**EXERCISE AIM**
Reproduce the entries below exactly, but only from the line containing "John and James" to the line containing "These lists are", inclusive.

**Saved entries**
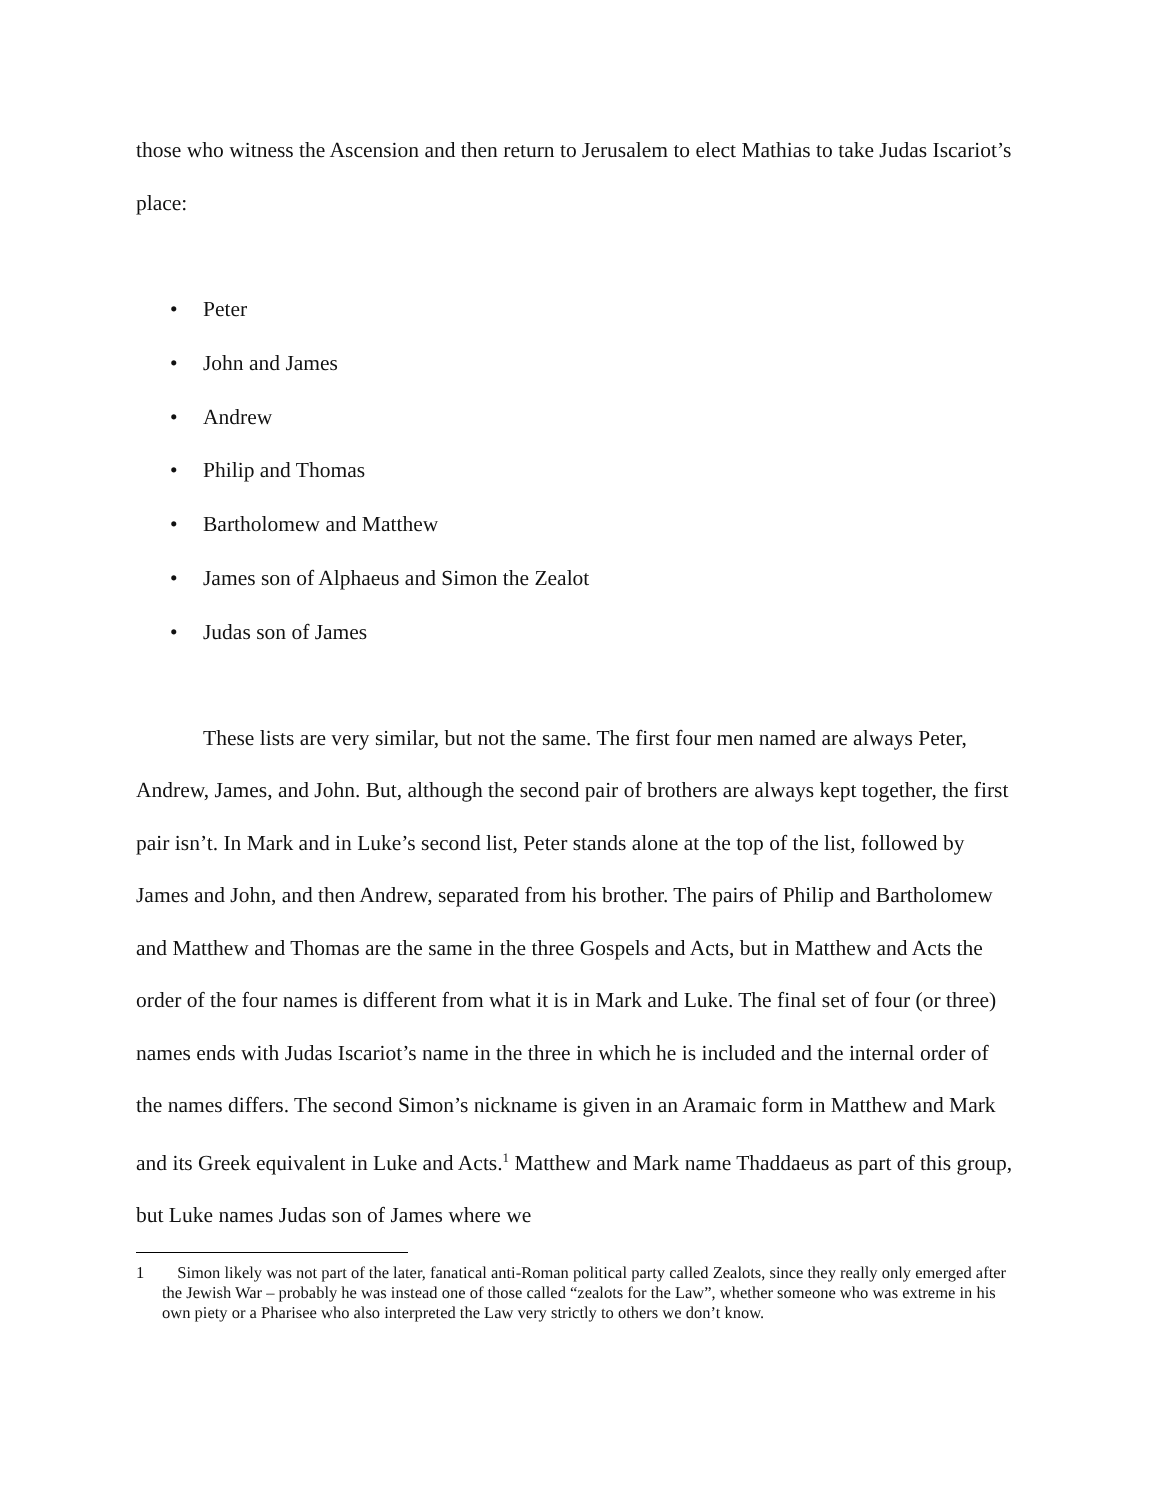those who witness the Ascension and then return to Jerusalem to elect Mathias to take Judas Iscariot’s place:
• Peter
• John and James
• Andrew
• Philip and Thomas
• Bartholomew and Matthew
• James son of Alphaeus and Simon the Zealot
• Judas son of James
These lists are very similar, but not the same. The first four men named are always Peter, Andrew, James, and John. But, although the second pair of brothers are always kept together, the first pair isn’t. In Mark and in Luke’s second list, Peter stands alone at the top of the list, followed by James and John, and then Andrew, separated from his brother. The pairs of Philip and Bartholomew and Matthew and Thomas are the same in the three Gospels and Acts, but in Matthew and Acts the order of the four names is different from what it is in Mark and Luke. The final set of four (or three) names ends with Judas Iscariot’s name in the three in which he is included and the internal order of the names differs. The second Simon’s nickname is given in an Aramaic form in Matthew and Mark and its Greek equivalent in Luke and Acts.<sup>1</sup> Matthew and Mark name Thaddaeus as part of this group, but Luke names Judas son of James where we
1 Simon likely was not part of the later, fanatical anti-Roman political party called Zealots, since they really only emerged after the Jewish War – probably he was instead one of those called “zealots for the Law”, whether someone who was extreme in his own piety or a Pharisee who also interpreted the Law very strictly to others we don’t know.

**RESPONSE TO THIS EXERCISE**
• John and James
• Andrew
• Philip and Thomas
• Bartholomew and Matthew
• James son of Alphaeus and Simon the Zealot
• Judas son of James
These lists are very similar, but not the same. The first four men named are always Peter, Andrew, James, and John. But, although the second pair of brothers are always kept together, the first pair isn’t. In Mark and in Luke’s second list, Peter stands alone at the top of the list, followed by James and John, and then Andrew, separated from his brother. The pairs of Philip and Bartholomew and Matthew and Thomas are the same in the three Gospels and Acts, but in Matthew and Acts the order of the four names is different from what it is in Mark and Luke. The final set of four (or three) names ends with Judas Iscariot’s name in the three in which he is included and the internal order of the names differs. The second Simon’s nickname is given in an Aramaic form in Matthew and Mark and its Greek equivalent in Luke and Acts.<sup>1</sup> Matthew and Mark name Thaddaeus as part of this group, but Luke names Judas son of James where we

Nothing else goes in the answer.